Abstract: WITHDRAWN: Impact of Child Welfare Experiences on Teen Motherhood and Risk of Arrest (Society for Social Work and Research 26th Annual Conference - Social Work Science for Racial, Social, and Political Justice)

WITHDRAWN: Impact of Child Welfare Experiences on Teen Motherhood and Risk of Arrest

Friday, January 14, 2022
Independence BR C, ML 4 (Marriott Marquis Washington, DC)
* noted as presenting author
John Prindle, PhD, Research Faculty, University of Southern California, Los Angeles, CA
Emily Putnam-Hornstein, PhD, John A. Tate Distinguished Professor for Children in Need, University of North Carolina at Chapel Hill, Chapel Hill, NC
Background/Purpose: Childhood maltreatment experiences are complex and the constellation of these experiences may change as a child moves ages. These differences in experiences differentially correlate with distal outcomes. Within female populations, we examine how juvenile justice involvement and early motherhood pose ongoing difficulties for an at-risk population. Latent Transition Analysis identifies latent classes and the transition of children between these classes as their alleged maltreatment indicators change with time. This methodology classifies different alleged maltreatment profiles and compares likelihood of linked outcomes. We identify how risk for teenage motherhood and adolescent arrest are related to different classifications of maltreatment, identifying transitions which are more likely to both be either riskier or protective. This study leverages linkage of administrative data from birth, child protection, and arrest records to assess risk for future cross system outcomes. We provide an analysis based on a full birth cohort of females born in California experiencing maltreatment at some point during childhood.

Methods: We obtained administrative birth records and child protective service (CPS) records for females born in 1999 (N=76,211). Records were probabilistically linked for these sources, where child information from the girls’ birth record was used to identify these same individuals as mothers for births 2012 through 2017. Indicators of alleged maltreatment were identified from CPS records: neglect, emotional abuse, physical abuse, sexual abuse, multiple perpetrators and nonparent perpetrators. These indicators were identified through the course of childhood to model transitions through latent classifications. Classifications were then used to predict distal outcomes, including the likelihood of having a child as a teenager and experiencing an arrest during teenage years.
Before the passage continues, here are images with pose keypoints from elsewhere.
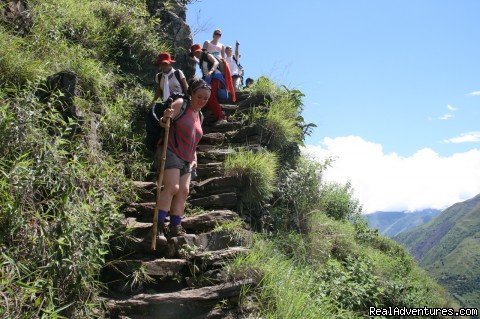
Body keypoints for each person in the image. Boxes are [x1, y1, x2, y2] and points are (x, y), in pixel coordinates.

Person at [155, 79, 211, 240]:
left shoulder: (200, 116)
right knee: (172, 187)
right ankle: (158, 226)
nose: (202, 101)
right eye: (199, 96)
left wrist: (195, 158)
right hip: (171, 150)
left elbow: (194, 140)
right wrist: (165, 117)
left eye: (206, 98)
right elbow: (164, 124)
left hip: (188, 158)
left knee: (184, 191)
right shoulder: (181, 104)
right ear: (191, 93)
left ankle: (175, 226)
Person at [190, 43, 228, 125]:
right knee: (206, 97)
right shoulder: (200, 60)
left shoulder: (207, 55)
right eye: (194, 53)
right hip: (208, 80)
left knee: (210, 97)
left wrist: (211, 71)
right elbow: (198, 62)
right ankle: (215, 114)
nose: (196, 55)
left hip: (215, 77)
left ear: (201, 51)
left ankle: (221, 117)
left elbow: (216, 62)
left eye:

Results: In California, 30.0% of female children were probabilistically linked to a CPS referral, where 2.0% of these children were linked to an arrest record and 4.5% were linked to a birth as a teen mother. We identified five different classifications of maltreatment through childhood; which children transition in to and out of through different age periods. Females with the classification of experiencing multiple types of alleged maltreatment had the highest levels of teen motherhood (10.8%) and arrests (6.7%), followed by the sexual abuse classification (6.4% mothers; 2.6% arrests) and the neglect classification (7.0% mothers; 2.5% arrests). Females with no maltreatment during adolescence had the lowest probabilities of motherhood (2.1%) and arrest (0.6%).

Conclusions and Implications: Childhood maltreatment affects a large subset of the population of female children represented in California administrative data. Classifications of sexual abuse allegations or experiencing numerous allegations for different maltreatment types were shown to be at higher risk for teen motherhood and arrest, while the absence of later maltreatment had decreased risk. This highlights the need for earlier intervention in order to effectively lower the likelihood of teen pregnancy and delinquency during adolescence.